Directive | Could you copy every line of the data that contains "memerhati"?

Provided data |
====================

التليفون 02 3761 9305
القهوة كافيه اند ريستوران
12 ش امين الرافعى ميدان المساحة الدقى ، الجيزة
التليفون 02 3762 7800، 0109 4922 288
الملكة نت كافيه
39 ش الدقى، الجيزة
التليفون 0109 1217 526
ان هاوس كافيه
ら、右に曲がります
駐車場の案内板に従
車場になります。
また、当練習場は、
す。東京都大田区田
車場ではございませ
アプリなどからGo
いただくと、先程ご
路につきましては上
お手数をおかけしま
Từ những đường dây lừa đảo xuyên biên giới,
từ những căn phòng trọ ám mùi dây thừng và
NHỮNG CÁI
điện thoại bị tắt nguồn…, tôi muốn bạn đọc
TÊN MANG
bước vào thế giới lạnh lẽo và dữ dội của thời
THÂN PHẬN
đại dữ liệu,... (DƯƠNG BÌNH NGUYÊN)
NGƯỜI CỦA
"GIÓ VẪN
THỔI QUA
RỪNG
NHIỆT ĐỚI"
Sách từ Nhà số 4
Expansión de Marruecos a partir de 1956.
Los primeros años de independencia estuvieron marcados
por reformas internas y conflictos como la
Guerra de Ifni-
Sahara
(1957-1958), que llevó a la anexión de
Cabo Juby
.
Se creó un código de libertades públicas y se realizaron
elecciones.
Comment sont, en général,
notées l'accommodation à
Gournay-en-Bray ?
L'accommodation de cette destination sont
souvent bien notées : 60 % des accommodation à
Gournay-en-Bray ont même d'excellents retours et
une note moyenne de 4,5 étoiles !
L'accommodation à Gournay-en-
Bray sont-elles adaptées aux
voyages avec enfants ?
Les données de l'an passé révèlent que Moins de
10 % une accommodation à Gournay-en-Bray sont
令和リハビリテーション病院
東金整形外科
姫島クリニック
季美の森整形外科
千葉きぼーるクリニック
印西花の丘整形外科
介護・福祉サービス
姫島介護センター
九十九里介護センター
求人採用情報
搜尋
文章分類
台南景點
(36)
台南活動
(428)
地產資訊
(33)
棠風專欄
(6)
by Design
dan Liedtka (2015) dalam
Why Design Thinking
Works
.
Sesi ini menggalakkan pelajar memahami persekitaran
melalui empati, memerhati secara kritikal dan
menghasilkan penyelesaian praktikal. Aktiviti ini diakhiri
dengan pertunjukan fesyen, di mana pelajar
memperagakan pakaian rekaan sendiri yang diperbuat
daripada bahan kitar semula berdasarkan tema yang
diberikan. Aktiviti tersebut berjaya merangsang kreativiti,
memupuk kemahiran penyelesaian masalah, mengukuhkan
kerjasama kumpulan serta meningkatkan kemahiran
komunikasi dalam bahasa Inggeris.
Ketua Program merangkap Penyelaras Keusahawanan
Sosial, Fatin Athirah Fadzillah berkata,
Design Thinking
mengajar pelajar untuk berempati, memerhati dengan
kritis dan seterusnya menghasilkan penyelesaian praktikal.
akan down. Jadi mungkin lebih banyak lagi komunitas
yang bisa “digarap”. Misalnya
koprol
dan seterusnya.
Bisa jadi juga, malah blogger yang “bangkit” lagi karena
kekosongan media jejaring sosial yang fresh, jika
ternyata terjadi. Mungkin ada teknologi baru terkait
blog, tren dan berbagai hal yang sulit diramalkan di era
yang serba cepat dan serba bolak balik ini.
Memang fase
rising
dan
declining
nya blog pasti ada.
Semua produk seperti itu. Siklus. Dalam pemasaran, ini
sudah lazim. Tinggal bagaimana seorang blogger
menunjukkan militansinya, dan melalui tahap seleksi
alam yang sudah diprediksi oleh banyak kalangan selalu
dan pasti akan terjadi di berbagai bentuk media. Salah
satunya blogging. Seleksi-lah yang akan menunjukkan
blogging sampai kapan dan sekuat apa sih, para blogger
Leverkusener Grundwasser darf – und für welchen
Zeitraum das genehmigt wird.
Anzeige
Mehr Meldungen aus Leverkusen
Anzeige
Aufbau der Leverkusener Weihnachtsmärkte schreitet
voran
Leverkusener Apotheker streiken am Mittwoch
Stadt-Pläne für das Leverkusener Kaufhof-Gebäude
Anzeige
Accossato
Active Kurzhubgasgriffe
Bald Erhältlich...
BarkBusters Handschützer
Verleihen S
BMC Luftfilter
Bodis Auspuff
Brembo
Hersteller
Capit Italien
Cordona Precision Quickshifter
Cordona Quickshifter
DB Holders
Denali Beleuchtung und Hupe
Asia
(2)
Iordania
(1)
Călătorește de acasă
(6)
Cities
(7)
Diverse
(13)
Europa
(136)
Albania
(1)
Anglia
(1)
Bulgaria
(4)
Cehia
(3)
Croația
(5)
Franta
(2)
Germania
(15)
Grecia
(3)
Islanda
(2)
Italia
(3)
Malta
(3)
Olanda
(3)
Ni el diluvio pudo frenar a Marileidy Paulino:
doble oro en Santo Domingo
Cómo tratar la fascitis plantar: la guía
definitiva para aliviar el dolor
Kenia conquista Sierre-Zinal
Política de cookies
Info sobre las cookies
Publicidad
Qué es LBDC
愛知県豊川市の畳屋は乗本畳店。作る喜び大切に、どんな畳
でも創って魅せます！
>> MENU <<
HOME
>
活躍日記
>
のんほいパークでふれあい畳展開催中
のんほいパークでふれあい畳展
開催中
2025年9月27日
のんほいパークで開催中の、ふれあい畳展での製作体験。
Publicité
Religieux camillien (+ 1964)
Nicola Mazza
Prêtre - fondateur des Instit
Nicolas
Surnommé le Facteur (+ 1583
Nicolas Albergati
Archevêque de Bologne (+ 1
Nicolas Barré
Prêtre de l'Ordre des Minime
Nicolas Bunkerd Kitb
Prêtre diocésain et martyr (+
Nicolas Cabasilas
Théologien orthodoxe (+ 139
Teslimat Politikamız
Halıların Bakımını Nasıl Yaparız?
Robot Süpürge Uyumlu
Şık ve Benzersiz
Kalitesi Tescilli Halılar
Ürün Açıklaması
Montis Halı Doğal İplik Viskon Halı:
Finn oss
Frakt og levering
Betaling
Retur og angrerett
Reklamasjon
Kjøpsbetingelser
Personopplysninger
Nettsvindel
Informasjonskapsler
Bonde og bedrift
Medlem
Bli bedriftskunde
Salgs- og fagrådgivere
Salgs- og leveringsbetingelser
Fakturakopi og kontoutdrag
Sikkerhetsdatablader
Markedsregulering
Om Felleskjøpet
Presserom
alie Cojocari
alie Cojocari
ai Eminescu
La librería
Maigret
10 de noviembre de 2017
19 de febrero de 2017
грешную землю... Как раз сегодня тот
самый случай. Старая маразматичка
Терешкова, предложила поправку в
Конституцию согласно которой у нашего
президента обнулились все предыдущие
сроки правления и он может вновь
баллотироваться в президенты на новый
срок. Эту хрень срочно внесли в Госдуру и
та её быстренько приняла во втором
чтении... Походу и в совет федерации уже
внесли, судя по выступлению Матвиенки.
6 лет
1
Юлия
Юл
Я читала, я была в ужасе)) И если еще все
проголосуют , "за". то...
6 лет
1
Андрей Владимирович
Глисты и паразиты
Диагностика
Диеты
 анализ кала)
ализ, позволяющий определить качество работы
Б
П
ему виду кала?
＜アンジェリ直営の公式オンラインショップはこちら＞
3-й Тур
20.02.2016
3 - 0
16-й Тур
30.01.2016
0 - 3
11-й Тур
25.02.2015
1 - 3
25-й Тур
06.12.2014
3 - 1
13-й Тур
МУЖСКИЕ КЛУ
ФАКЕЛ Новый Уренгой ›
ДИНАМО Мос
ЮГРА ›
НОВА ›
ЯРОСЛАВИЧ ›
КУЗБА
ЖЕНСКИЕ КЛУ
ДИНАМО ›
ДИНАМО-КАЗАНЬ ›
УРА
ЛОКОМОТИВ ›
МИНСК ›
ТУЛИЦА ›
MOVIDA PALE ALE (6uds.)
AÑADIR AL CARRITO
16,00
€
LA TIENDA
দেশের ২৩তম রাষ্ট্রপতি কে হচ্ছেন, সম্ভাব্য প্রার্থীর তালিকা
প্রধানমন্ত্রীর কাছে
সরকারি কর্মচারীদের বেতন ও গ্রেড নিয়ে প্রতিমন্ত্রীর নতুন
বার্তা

====================

Answer box |
melalui empati, memerhati secara kritikal dan
mengajar pelajar untuk berempati, memerhati dengan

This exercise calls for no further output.